Task goal: Reproduce the records that follow without alteration, apart from removing the pictures.

Saved data entries:
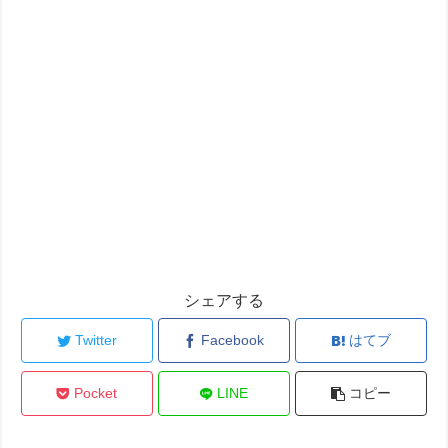
シェアする
Twitter
Facebook
はてブ
Pocket
LINE
コピー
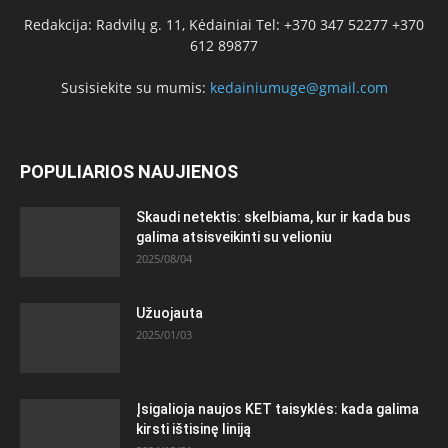
Redakcija: Radvilų g. 11, Kėdainiai Tel: +370 347 52277 +370
612 89877
Susisiekite su mumis:
kedainiumuge@gmail.com
POPULIARIOS NAUJIENOS
Skaudi netektis: skelbiama, kur ir kada bus
galima atsisveikinti su velioniu
2025/08/04
Užuojauta
2025/01/03
Įsigalioja naujos KET taisyklės: kada galima
kirsti ištisinę liniją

Task output:
シェアする
Twitter
Facebook
はてブ
Pocket
LINE
コピー
Redakcija: Radvilų g. 11, Kėdainiai Tel: +370 347 52277 +370
612 89877
Susisiekite su mumis:
kedainiumuge@gmail.com
POPULIARIOS NAUJIENOS
Skaudi netektis: skelbiama, kur ir kada bus
galima atsisveikinti su velioniu
2025/08/04
Užuojauta
2025/01/03
Įsigalioja naujos KET taisyklės: kada galima
kirsti ištisinę liniją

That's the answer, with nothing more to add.